=== Passage ===
As with any abnormality, it is recommended if your pet is limping in conjunction with a reduced appetite, activity level or other symptom, he should be seen by his veterinarian. If he is limping but otherwise normal, it's your prerogative to wait and rest them at home, however, I generally recommend a visit to try to isolate the affected area and start treatment. Its no fun to be sore and we can prescribe medication to help ease their discomfort. Some maladies that cause limping may require surgical intervention and/or strict rest/rehabilitation and are well worth a trip to the vet. In order to figure out where they hurt, x-rays are going to be a likely recommendation.

None. Dogs and cats process medications differently than humans and not only is dosing a tricky proposition, in many cases, human medications are toxic to dogs and cats. It is not recommended to self medicate at all until you have spoken to your animal’s veterinarian. As a legal matter, we in the veterinary community are not permitted to make drug or dosing recommendations for an animal we have not examined in the last year.

Can you imagine how bad your breath would smell if you hadn’t brushed in 5, 7, 11 years? Bad. For the most part (I’m guilty!), we don’t brush our animal’s teeth and that results in severe halitosis and dental tartar build-up. Even if you don’t see a large amount of tartar on the teeth, the microscopic bacterial film that results can be extremely stinky. Chances are, if your pet’s breath smells bad, it needs a thorough dental cleaning. I recommend a visit to your veterinarian for a “grading” (how bad are the teeth) and estimate of recommended services.

Its never too late to start brushing and doing so will help slow the buildup of tartar. However, regular brushing won’t remove the plaque and tartar that is already present. Our recommendation for that is a full dental cleaning (scale, polish) under general anesthesia. The anesthesia allows us to fully examine the mouth via probing and x-rays while minimizing the stress on the pet and responding to diseased teeth as necessary (extraction, application of special medications).

=== Material provided ===
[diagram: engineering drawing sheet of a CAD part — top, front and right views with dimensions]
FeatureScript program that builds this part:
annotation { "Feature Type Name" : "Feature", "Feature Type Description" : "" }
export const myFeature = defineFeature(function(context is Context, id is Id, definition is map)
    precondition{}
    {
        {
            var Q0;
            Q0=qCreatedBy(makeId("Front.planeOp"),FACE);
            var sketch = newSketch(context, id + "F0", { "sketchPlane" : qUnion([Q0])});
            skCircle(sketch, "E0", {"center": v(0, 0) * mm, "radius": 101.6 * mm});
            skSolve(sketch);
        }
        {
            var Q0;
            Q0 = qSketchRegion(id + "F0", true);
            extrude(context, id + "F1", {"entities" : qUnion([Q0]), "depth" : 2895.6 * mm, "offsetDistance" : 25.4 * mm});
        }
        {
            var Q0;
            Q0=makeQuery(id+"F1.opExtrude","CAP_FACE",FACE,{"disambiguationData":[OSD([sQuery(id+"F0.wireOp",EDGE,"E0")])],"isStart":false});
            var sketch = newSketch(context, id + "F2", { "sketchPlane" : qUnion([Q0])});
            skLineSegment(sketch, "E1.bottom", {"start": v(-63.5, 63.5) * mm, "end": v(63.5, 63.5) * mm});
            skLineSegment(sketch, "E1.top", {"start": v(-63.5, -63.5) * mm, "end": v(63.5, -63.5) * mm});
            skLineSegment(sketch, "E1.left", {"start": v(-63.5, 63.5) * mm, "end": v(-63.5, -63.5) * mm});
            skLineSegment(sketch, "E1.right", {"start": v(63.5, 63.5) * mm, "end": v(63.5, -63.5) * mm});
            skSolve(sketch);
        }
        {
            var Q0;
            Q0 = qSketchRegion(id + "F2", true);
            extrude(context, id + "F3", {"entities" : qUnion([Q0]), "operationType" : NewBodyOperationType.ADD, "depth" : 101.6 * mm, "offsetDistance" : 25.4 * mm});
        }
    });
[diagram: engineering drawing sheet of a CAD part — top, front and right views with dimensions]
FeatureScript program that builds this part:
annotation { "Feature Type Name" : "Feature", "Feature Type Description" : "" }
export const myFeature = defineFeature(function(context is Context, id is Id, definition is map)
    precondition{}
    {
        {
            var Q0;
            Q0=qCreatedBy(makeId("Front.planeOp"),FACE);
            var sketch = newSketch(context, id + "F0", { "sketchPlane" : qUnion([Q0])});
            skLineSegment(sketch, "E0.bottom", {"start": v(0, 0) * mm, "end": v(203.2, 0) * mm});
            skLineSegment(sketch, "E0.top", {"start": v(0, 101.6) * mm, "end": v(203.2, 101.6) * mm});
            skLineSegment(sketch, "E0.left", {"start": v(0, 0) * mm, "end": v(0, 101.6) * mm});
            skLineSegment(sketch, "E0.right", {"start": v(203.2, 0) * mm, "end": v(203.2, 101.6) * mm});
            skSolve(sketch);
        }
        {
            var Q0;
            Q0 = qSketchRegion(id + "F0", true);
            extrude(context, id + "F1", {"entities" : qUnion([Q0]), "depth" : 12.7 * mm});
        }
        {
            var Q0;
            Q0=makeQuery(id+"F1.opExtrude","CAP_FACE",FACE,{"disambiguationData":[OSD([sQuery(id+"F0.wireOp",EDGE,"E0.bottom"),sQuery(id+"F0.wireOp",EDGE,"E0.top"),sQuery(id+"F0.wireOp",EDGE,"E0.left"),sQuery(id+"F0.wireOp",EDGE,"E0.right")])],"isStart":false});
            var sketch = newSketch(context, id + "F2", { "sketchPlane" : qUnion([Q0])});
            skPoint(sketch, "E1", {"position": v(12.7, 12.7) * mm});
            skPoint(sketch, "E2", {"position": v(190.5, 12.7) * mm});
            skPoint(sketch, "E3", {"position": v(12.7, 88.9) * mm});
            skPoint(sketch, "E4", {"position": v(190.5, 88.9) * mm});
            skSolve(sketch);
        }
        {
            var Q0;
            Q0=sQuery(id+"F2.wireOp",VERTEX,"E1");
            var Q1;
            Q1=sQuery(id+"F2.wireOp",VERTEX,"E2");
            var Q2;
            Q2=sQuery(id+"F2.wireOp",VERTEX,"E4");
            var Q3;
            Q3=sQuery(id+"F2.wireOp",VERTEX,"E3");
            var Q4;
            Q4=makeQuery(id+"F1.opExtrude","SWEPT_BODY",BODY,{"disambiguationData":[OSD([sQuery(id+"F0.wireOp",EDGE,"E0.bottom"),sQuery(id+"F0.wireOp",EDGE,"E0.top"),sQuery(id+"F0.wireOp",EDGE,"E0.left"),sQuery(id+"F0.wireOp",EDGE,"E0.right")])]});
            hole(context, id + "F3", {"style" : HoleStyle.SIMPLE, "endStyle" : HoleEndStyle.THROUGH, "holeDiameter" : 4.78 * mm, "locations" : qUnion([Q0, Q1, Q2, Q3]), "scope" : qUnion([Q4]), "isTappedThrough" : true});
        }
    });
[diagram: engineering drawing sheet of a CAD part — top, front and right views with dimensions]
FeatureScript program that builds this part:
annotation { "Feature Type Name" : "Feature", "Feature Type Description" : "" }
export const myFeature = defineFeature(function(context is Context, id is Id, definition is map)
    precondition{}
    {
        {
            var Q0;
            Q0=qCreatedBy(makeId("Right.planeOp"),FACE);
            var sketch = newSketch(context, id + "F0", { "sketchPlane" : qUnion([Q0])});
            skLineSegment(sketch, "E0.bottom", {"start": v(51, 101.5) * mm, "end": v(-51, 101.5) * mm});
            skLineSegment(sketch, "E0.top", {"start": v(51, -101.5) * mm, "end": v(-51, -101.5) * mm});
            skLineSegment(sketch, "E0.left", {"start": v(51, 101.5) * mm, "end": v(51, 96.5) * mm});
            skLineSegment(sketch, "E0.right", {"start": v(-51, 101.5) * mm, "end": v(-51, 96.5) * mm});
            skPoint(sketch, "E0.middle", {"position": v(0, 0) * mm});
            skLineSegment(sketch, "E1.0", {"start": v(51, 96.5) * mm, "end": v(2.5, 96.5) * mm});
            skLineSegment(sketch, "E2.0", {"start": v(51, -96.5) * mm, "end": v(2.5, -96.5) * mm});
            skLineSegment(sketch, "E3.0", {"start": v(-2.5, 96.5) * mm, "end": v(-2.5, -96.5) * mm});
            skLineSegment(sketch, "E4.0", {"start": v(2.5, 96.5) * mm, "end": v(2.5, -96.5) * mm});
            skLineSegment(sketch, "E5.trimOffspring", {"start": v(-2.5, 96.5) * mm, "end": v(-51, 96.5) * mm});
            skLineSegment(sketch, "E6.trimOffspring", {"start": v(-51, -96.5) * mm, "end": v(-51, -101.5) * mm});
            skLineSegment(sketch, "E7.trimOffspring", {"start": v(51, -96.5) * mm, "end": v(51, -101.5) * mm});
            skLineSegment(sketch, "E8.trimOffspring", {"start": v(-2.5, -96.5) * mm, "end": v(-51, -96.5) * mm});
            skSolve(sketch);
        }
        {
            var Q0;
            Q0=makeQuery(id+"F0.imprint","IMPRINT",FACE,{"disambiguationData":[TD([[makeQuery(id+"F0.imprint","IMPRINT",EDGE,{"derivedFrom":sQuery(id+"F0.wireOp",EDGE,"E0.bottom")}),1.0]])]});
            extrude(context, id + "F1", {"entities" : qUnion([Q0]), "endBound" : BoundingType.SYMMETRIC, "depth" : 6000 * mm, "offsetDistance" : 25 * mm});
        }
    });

=== Work instructions ===
Repeat word for word the part of the pet health passage starting at "Its never too" and ending at "of special medications).".

=== Your response ===
Its never too late to start brushing and doing so will help slow the buildup of tartar. However, regular brushing won’t remove the plaque and tartar that is already present. Our recommendation for that is a full dental cleaning (scale, polish) under general anesthesia. The anesthesia allows us to fully examine the mouth via probing and x-rays while minimizing the stress on the pet and responding to diseased teeth as necessary (extraction, application of special medications).